The Senate bill provides $2 billion in fiscal 2018 for substance abuse treatment and recovery, but eventually it would take away much more by rolling back Medicaid expansion in 2020, capping federal payments to states and allowing them to change what qualifies as an essential service. Right now, all insurers and Medicaid must offer drug treatment benefits that are on par with their benefits for physical conditions.
If this man’s state decided that substance abuse treatment was no longer an essential service, coverage for that care could be eliminated.
“How can we possibly cut back health insurance at a time period when we have an epidemic [of drug addiction] spreading across the country?” asked Gary Mendell, founder of Shatterproof, an organization that works to improve services for substance abusers and their families.
* A severely disabled 10-year-old covered by Medicaid because he meets its strictest eligibility criteria probably would escape the state payment caps to be imposed generally on the program, according to Rachel Garfield, a senior researcher at the Kaiser Family Foundation.

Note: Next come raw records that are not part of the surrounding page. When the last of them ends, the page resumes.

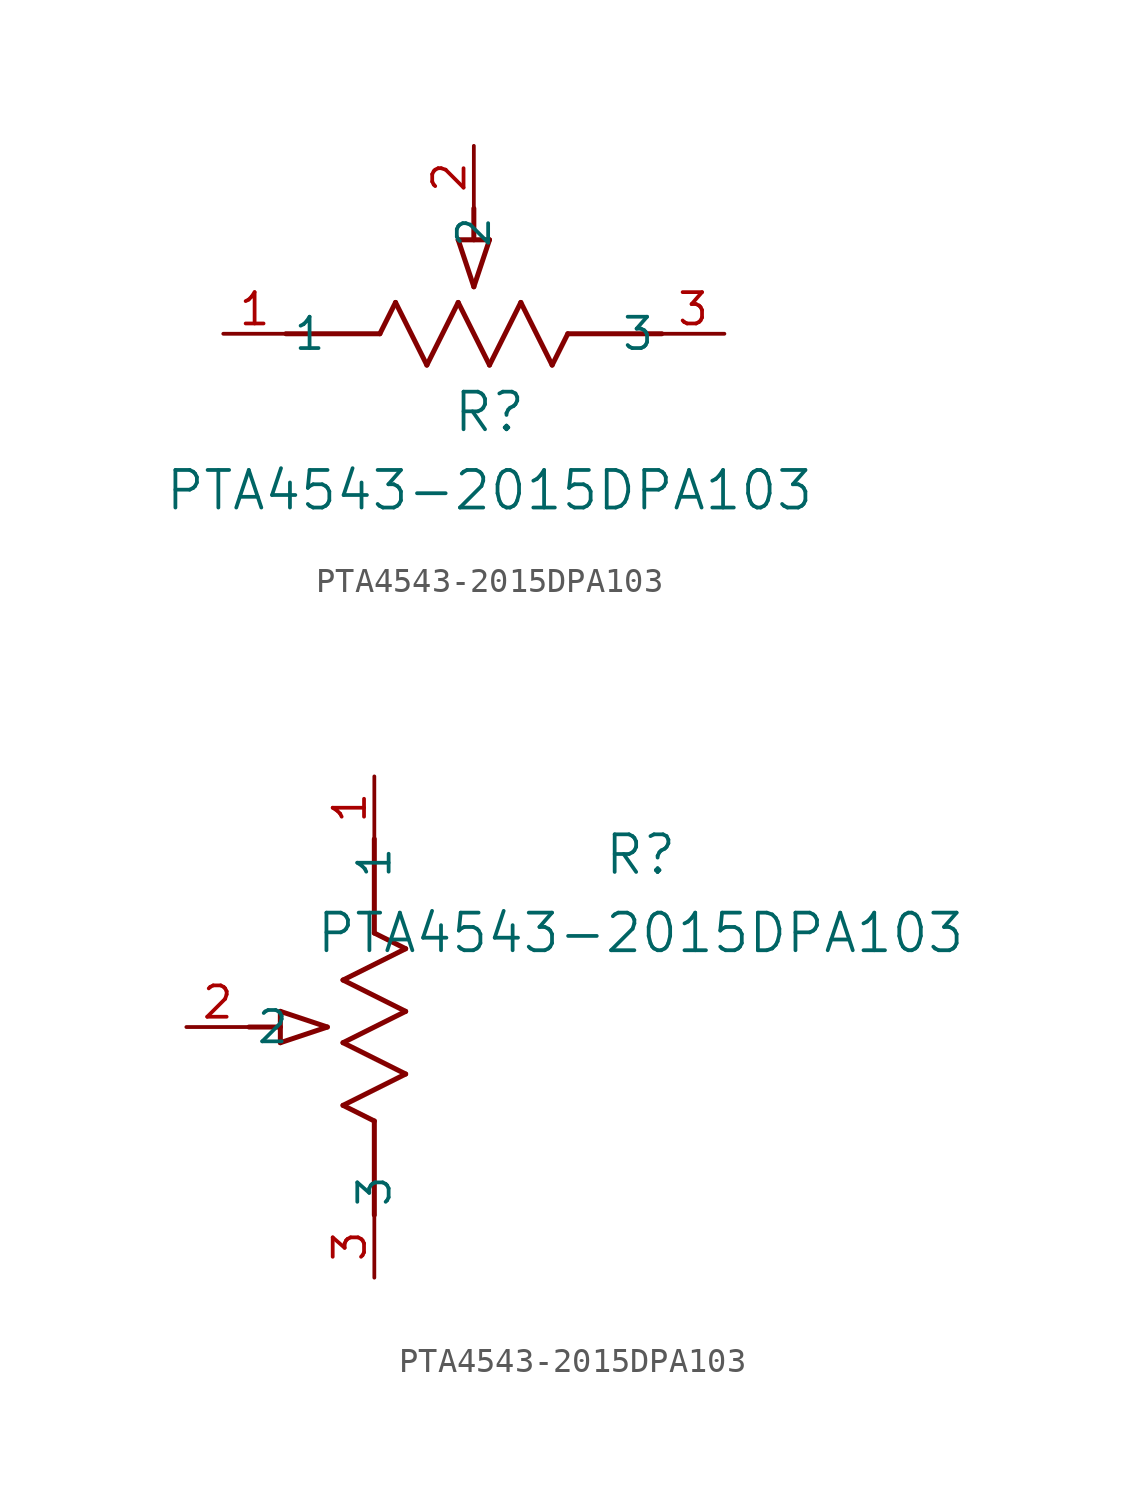
<source format=kicad_sym>
(kicad_symbol_lib
  (version 20211014)
  (generator kicad_symbol_editor)
  (symbol "PTA4543-2015DPA103"
    (pin_names
      (offset 0.254))
    (property "Reference" "R"
      (at 10.795 -3.175 0)
      (effects (font (size 1.524 1.524))))
    (property "Value" "PTA4543-2015DPA103"
      (at 10.795 -6.35 0)
      (effects (font (size 1.524 1.524))))
    (symbol "PTA4543-2015DPA103_1_1"
      (polyline (pts (xy 9.525 3.81) (xy 10.16 1.905)) (stroke (width 0.203) (type default) (color 0 0 0 0)) (fill (type none)))
      (polyline (pts (xy 10.795 3.81) (xy 10.16 1.905)) (stroke (width 0.203) (type default) (color 0 0 0 0)) (fill (type none)))
      (polyline (pts (xy 9.525 3.81) (xy 10.795 3.81)) (stroke (width 0.203) (type default) (color 0 0 0 0)) (fill (type none)))
      (polyline (pts (xy 10.16 3.81) (xy 10.16 5.08)) (stroke (width 0.203) (type default) (color 0 0 0 0)) (fill (type none)))
      (polyline (pts (xy 6.35 0) (xy 6.985 1.27)) (stroke (width 0.203) (type default) (color 0 0 0 0)) (fill (type none)))
      (polyline (pts (xy 9.525 1.27) (xy 10.795 -1.27)) (stroke (width 0.203) (type default) (color 0 0 0 0)) (fill (type none)))
      (polyline (pts (xy 10.795 -1.27) (xy 12.065 1.27)) (stroke (width 0.203) (type default) (color 0 0 0 0)) (fill (type none)))
      (polyline (pts (xy 8.255 -1.27) (xy 9.525 1.27)) (stroke (width 0.203) (type default) (color 0 0 0 0)) (fill (type none)))
      (polyline (pts (xy 6.985 1.27) (xy 8.255 -1.27)) (stroke (width 0.203) (type default) (color 0 0 0 0)) (fill (type none)))
      (polyline (pts (xy 13.335 -1.27) (xy 13.97 0)) (stroke (width 0.203) (type default) (color 0 0 0 0)) (fill (type none)))
      (polyline (pts (xy 13.97 0) (xy 17.78 0)) (stroke (width 0.203) (type default) (color 0 0 0 0)) (fill (type none)))
      (polyline (pts (xy 2.54 0) (xy 6.35 0)) (stroke (width 0.203) (type default) (color 0 0 0 0)) (fill (type none)))
      (polyline (pts (xy 12.065 1.27) (xy 13.335 -1.27)) (stroke (width 0.203) (type default) (color 0 0 0 0)) (fill (type none)))
      (pin unspecified line (at 20.32 0 180) (length 2.54) (name "3" (effects (font (size 1.27 1.27)))) (number "3" (effects (font (size 1.27 1.27)))))
      (pin unspecified line (at 10.16 7.62 270) (length 2.54) (name "2" (effects (font (size 1.27 1.27)))) (number "2" (effects (font (size 1.27 1.27)))))
      (pin unspecified line (at 0 0 0) (length 2.54) (name "1" (effects (font (size 1.27 1.27)))) (number "1" (effects (font (size 1.27 1.27))))))
    (symbol "PTA4543-2015DPA103_1_2"
      (polyline (pts (xy 0 -13.97) (xy -1.27 -13.335)) (stroke (width 0.203) (type default) (color 0 0 0 0)) (fill (type none)))
      (polyline (pts (xy 0 -17.78) (xy 0 -13.97)) (stroke (width 0.203) (type default) (color 0 0 0 0)) (fill (type none)))
      (polyline (pts (xy -3.81 -10.795) (xy -1.905 -10.16)) (stroke (width 0.203) (type default) (color 0 0 0 0)) (fill (type none)))
      (polyline (pts (xy -3.81 -9.525) (xy -1.905 -10.16)) (stroke (width 0.203) (type default) (color 0 0 0 0)) (fill (type none)))
      (polyline (pts (xy -3.81 -10.795) (xy -3.81 -9.525)) (stroke (width 0.203) (type default) (color 0 0 0 0)) (fill (type none)))
      (polyline (pts (xy 1.27 -12.065) (xy -1.27 -10.795)) (stroke (width 0.203) (type default) (color 0 0 0 0)) (fill (type none)))
      (polyline (pts (xy -1.27 -10.795) (xy 1.27 -9.525)) (stroke (width 0.203) (type default) (color 0 0 0 0)) (fill (type none)))
      (polyline (pts (xy 1.27 -9.525) (xy -1.27 -8.255)) (stroke (width 0.203) (type default) (color 0 0 0 0)) (fill (type none)))
      (polyline (pts (xy -1.27 -8.255) (xy 1.27 -6.985)) (stroke (width 0.203) (type default) (color 0 0 0 0)) (fill (type none)))
      (polyline (pts (xy 1.27 -6.985) (xy 0 -6.35)) (stroke (width 0.203) (type default) (color 0 0 0 0)) (fill (type none)))
      (polyline (pts (xy -1.27 -13.335) (xy 1.27 -12.065)) (stroke (width 0.203) (type default) (color 0 0 0 0)) (fill (type none)))
      (polyline (pts (xy 0 -6.35) (xy 0 -2.54)) (stroke (width 0.203) (type default) (color 0 0 0 0)) (fill (type none)))
      (polyline (pts (xy -3.81 -10.16) (xy -5.08 -10.16)) (stroke (width 0.203) (type default) (color 0 0 0 0)) (fill (type none)))
      (pin unspecified line (at 0 -20.32 90) (length 2.54) (name "3" (effects (font (size 1.27 1.27)))) (number "3" (effects (font (size 1.27 1.27)))))
      (pin unspecified line (at -7.62 -10.16 0) (length 2.54) (name "2" (effects (font (size 1.27 1.27)))) (number "2" (effects (font (size 1.27 1.27)))))
      (pin unspecified line (at 0 0 270) (length 2.54) (name "1" (effects (font (size 1.27 1.27)))) (number "1" (effects (font (size 1.27 1.27))))))))
</source>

But children covered via another part of Medicaid — who may have autism or asthma, for example — could see payments for care limited beginning in 2021. It is those children who appear to be the most vulnerable despite their ongoing, often serious health needs.
About 37 million children receive coverage under Medicaid, according to the American Academy of Pediatrics.
* A 59-year-old man who works as independent contractor, earning about $44,550, or 375 percent of the poverty level, qualifies for about $4,500 a year in premium subsidies for an ACA health insurance plan. Under the Senate bill, he no longer would be eligible for that help because the subsidies would end at 350 percent of the poverty line.
The man’s premiums probably would increase because insurers would be allowed to charge older customers up to five times more than they charge younger customers — compared with three times more under the ACA. Plus, his coverage would be skimpier, said Eliot Fishman, senior director for health policy at the consumer advocacy group Families USA.
*A 32-year-old woman earning below the federal poverty level in a state that did not expand Medicaid, would for the first time be eligible for subsidies to help her afford an individual health insurance plan. Based on an income of $9,500, she would have to pay only 2 percent of her earnings ($190 annually) toward plan premiums. But her out-of-pocket costs, including her deductible and copays, are likely to be very high, running about $7,000, according to experts.
“This is essentially meaningless for a low-income person,” said Fishman, of Families USA. “I would describe it as a cruel joke.”
* An 81-year-old woman in a nursing home, enrolled in both Medicare and Medicaid, might not be affected in the near term. But that could change once federal spending caps on Medicaid kick in beginning in fiscal 2020. At that point, the squeeze on states would intensify.
The exact impact would depend on states’ response to the financial pressure, according to Tricia Neuman, senior vice president at the Kaiser Family Foundation. If, for example, states cut payments to nursing homes, the quality of care could be hurt, she said. And it is possible that states could tighten eligibility rules so fewer people would be able to get nursing-home coverage.
The states that would have the toughest time are those with the fastest-growing number of the oldest and most expensive seniors — those age 85 and up. Medicaid pays the bills for about two-thirds of nursing-home residents.